AIM OF THE EXERCISE - Extract the lines from the first one in the records below through the line containing "index dip: (213, 204)", keeping both ends and leaving out any pictures.

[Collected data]
*** Block opens ***
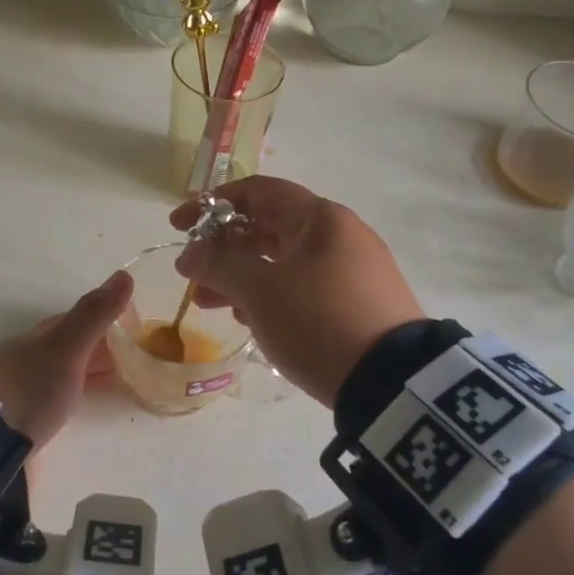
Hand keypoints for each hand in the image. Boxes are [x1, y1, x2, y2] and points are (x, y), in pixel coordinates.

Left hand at [0, 270, 132, 450]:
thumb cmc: (28, 391)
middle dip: (94, 349)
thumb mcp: (66, 350)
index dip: (100, 320)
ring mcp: (13, 394)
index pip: (69, 321)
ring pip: (55, 375)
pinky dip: (69, 399)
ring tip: (114, 383)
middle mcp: (20, 361)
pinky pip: (48, 402)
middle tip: (130, 358)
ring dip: (82, 375)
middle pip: (63, 349)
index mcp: (32, 339)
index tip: (129, 327)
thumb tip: (124, 273)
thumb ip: (93, 315)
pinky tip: (76, 408)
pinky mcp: (13, 425)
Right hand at [170, 177, 422, 406]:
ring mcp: (353, 270)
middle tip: (193, 275)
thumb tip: (190, 253)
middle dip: (225, 249)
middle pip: (270, 228)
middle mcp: (340, 236)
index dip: (213, 204)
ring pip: (284, 262)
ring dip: (243, 276)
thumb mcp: (260, 291)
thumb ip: (218, 264)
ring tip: (212, 304)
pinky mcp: (359, 303)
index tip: (180, 226)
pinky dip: (272, 295)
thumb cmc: (319, 321)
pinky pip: (304, 287)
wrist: (393, 382)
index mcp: (321, 218)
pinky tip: (251, 320)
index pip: (259, 192)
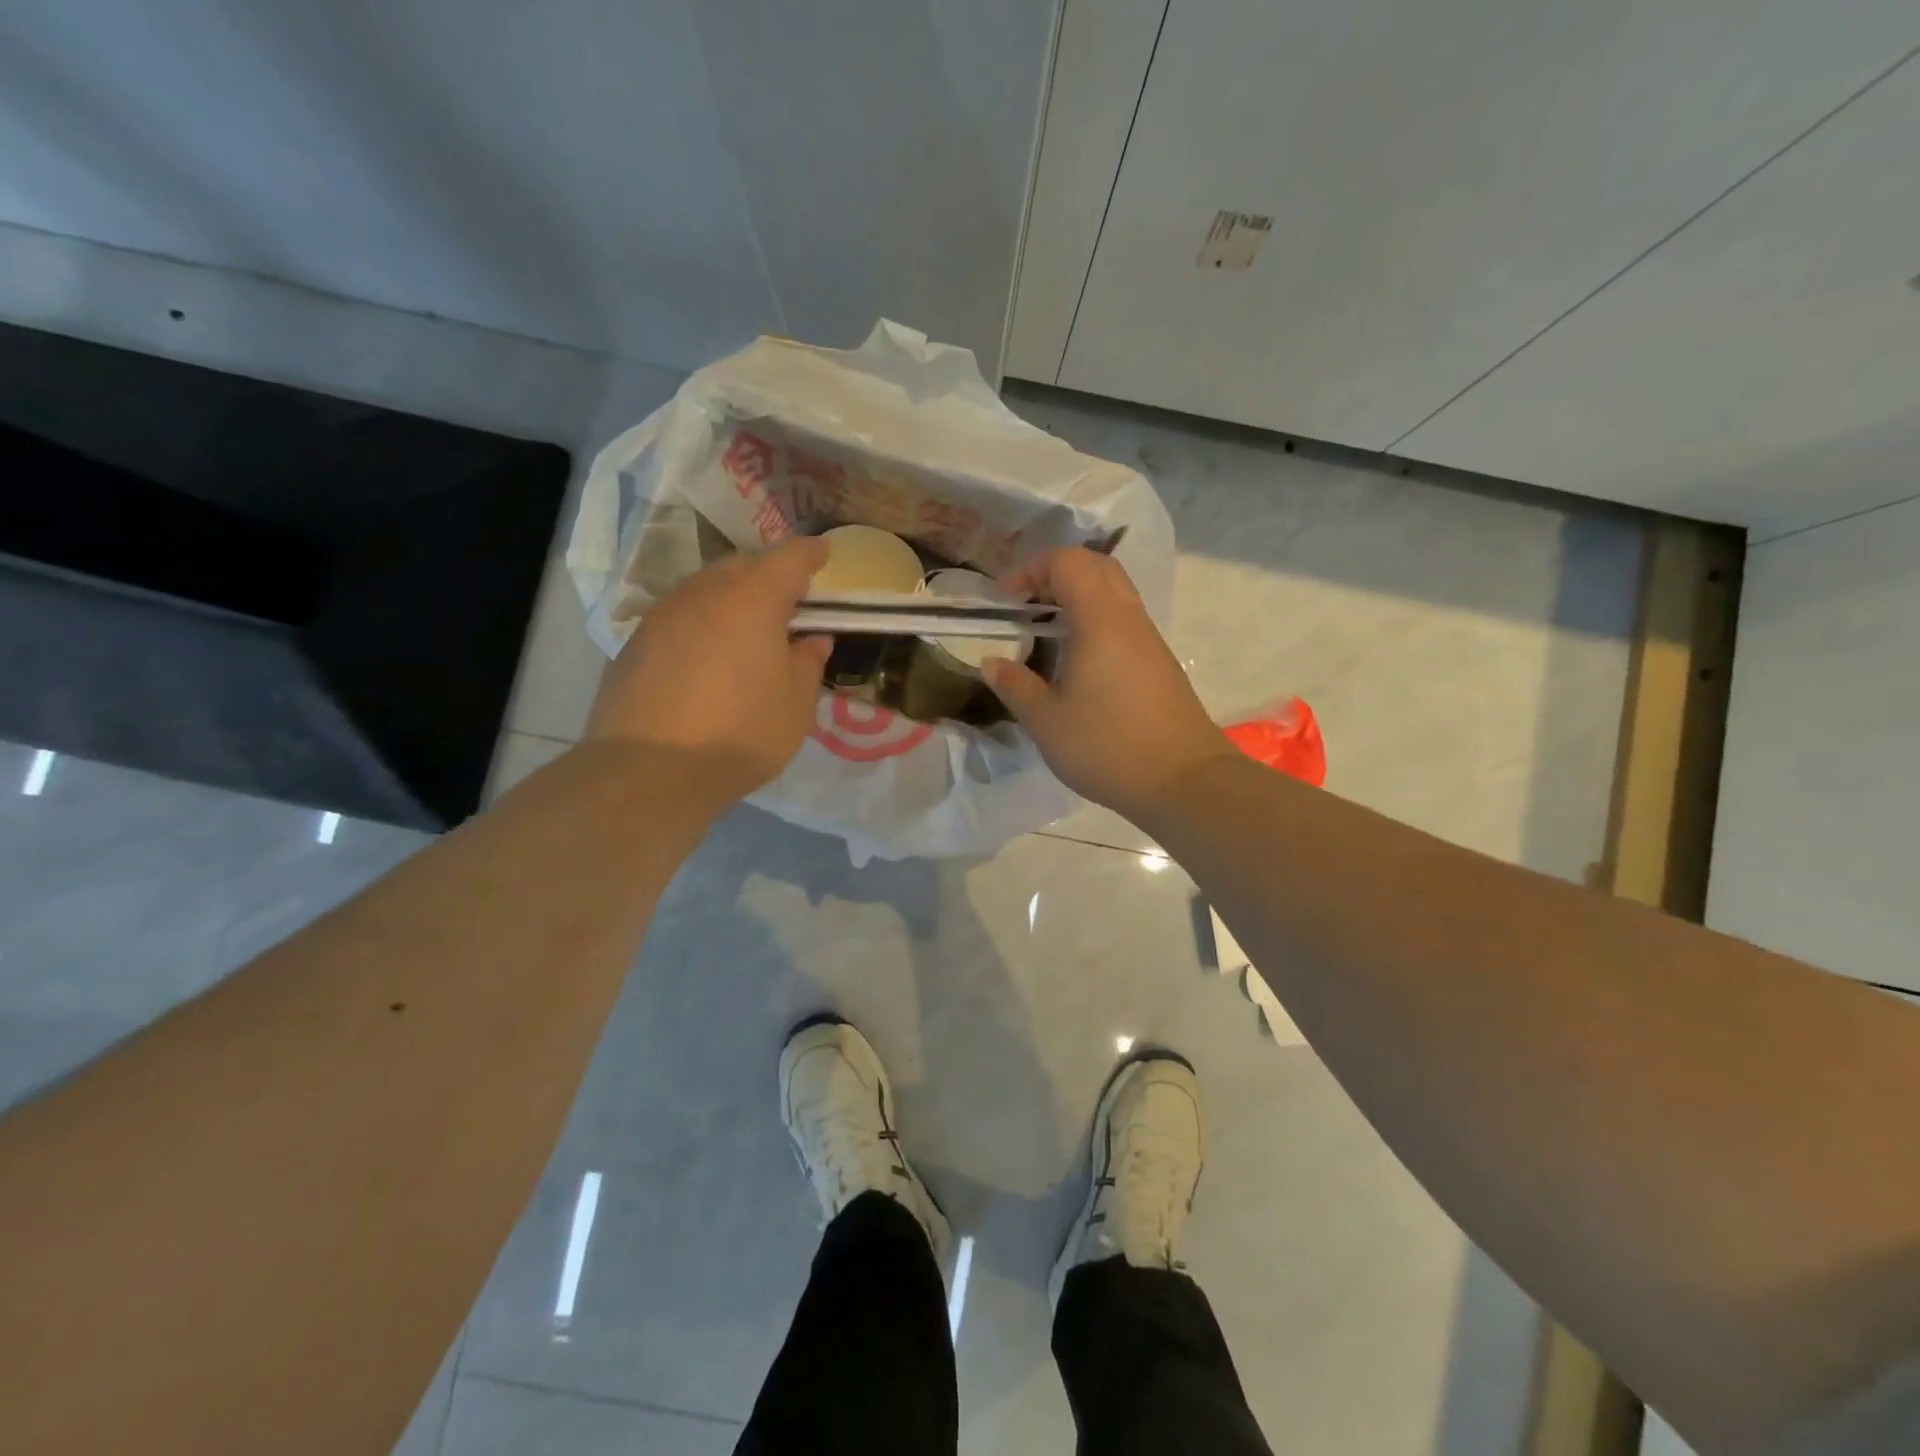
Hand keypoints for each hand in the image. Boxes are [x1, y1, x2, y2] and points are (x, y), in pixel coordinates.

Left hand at [586, 537, 830, 800]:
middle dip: (769, 574)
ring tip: (748, 628)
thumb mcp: (796, 704)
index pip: (789, 558)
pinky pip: (681, 616)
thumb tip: (811, 639)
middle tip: (788, 601)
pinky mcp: (636, 641)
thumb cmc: (741, 733)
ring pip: (706, 588)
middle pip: (743, 566)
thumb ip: (808, 662)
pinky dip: (703, 622)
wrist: (649, 771)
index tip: (824, 554)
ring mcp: (664, 614)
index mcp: (753, 599)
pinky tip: (709, 655)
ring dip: (732, 597)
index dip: (811, 554)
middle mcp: (705, 592)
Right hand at [983, 547, 1234, 820]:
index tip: (1005, 601)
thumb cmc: (1108, 748)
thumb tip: (991, 663)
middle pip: (1096, 566)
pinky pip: (1124, 620)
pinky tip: (1077, 660)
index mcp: (1100, 622)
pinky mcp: (1159, 662)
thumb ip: (1015, 686)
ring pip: (1115, 592)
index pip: (1067, 563)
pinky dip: (1095, 619)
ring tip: (1047, 631)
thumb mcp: (1047, 723)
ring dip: (1078, 597)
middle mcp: (1129, 619)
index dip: (1030, 570)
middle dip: (1055, 574)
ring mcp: (1149, 640)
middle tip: (1027, 605)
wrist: (1185, 781)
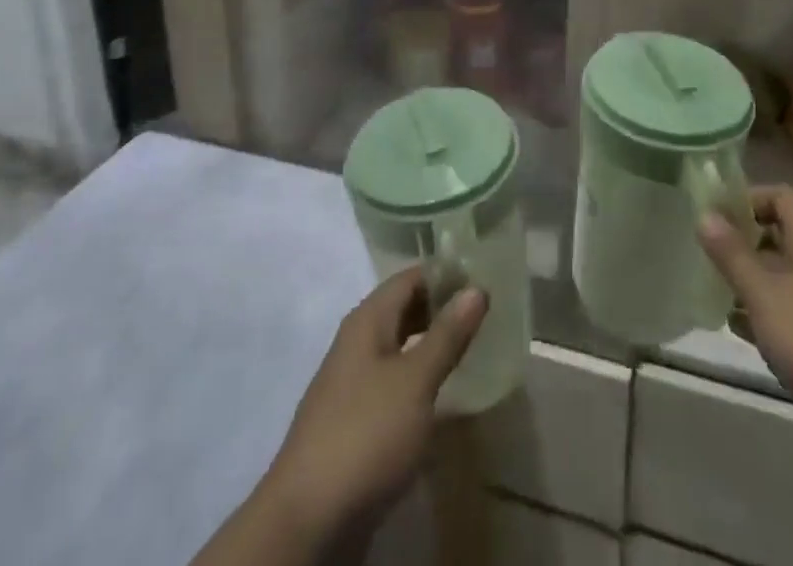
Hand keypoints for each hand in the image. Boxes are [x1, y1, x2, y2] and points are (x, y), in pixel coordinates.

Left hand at [262, 267, 486, 545]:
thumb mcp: (415, 381)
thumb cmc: (367, 434)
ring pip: (399, 345)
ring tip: (470, 346)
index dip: (445, 273)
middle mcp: (357, 341)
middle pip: (403, 308)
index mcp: (367, 320)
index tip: (482, 275)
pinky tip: (440, 393)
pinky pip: (393, 380)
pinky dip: (418, 375)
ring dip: (431, 342)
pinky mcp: (354, 420)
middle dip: (440, 306)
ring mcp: (352, 382)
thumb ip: (446, 334)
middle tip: (484, 311)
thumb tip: (476, 287)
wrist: (308, 519)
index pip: (410, 277)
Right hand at [699, 186, 792, 475]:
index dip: (748, 198)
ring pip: (786, 276)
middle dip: (744, 242)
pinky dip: (768, 314)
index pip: (782, 196)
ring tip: (715, 292)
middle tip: (708, 254)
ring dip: (753, 280)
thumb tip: (705, 213)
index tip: (715, 215)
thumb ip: (732, 254)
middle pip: (782, 235)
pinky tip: (742, 332)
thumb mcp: (764, 294)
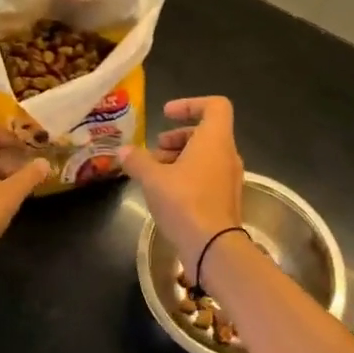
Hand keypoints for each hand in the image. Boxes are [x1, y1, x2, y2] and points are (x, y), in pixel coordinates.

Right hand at [119, 97, 244, 259]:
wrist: (214, 248)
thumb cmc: (185, 202)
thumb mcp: (153, 178)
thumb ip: (137, 161)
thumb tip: (123, 151)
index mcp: (215, 140)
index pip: (215, 105)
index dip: (190, 104)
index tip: (166, 114)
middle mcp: (227, 155)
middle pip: (206, 132)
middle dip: (177, 137)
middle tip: (155, 149)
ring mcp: (230, 179)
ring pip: (205, 156)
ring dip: (180, 158)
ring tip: (154, 173)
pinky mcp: (226, 200)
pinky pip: (207, 176)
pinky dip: (187, 176)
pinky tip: (165, 193)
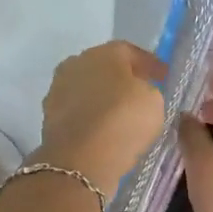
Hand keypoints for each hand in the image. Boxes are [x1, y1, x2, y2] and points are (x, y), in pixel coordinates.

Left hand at [35, 42, 168, 197]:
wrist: (79, 160)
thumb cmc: (122, 121)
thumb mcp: (154, 101)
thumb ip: (148, 89)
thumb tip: (138, 91)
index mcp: (104, 52)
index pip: (130, 51)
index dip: (149, 64)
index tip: (163, 76)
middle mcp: (77, 62)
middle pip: (105, 66)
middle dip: (123, 77)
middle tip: (141, 91)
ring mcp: (58, 88)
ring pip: (88, 88)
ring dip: (104, 96)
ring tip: (121, 113)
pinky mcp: (49, 115)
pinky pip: (78, 109)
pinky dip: (91, 115)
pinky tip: (103, 128)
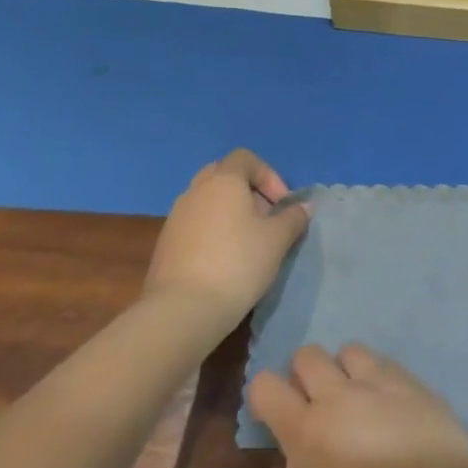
*** Block closes ***
WRITTEN ANSWER -
Hand keypoints for each hand in the image. Boxes are [x1, y1, x2, y2] and points are (x, y), in pixel coordinates.

Left hand at [0, 270, 132, 450]:
thumb cmc: (28, 391)
middle dip: (94, 349)
thumb mcp: (66, 350)
index dip: (100, 320)
ring mcp: (13, 394)
index pip: (69, 321)
ring pip: (55, 375)
pinky dip: (69, 399)
ring tip: (114, 383)
middle mcp: (20, 361)
pinky pip: (48, 402)
middle tip: (130, 358)
ring dip: (82, 375)
middle pip: (63, 349)
index mcp: (32, 339)
index tip: (129, 327)
thumb tip: (124, 273)
thumb ip: (93, 315)
pinky tip: (76, 408)
pinky mcp: (13, 425)
Right hand at [170, 177, 422, 406]:
ring mcp: (353, 270)
middle tip: (193, 275)
thumb tip: (190, 253)
middle dip: (225, 249)
middle pip: (270, 228)
middle mcp: (340, 236)
index dip: (213, 204)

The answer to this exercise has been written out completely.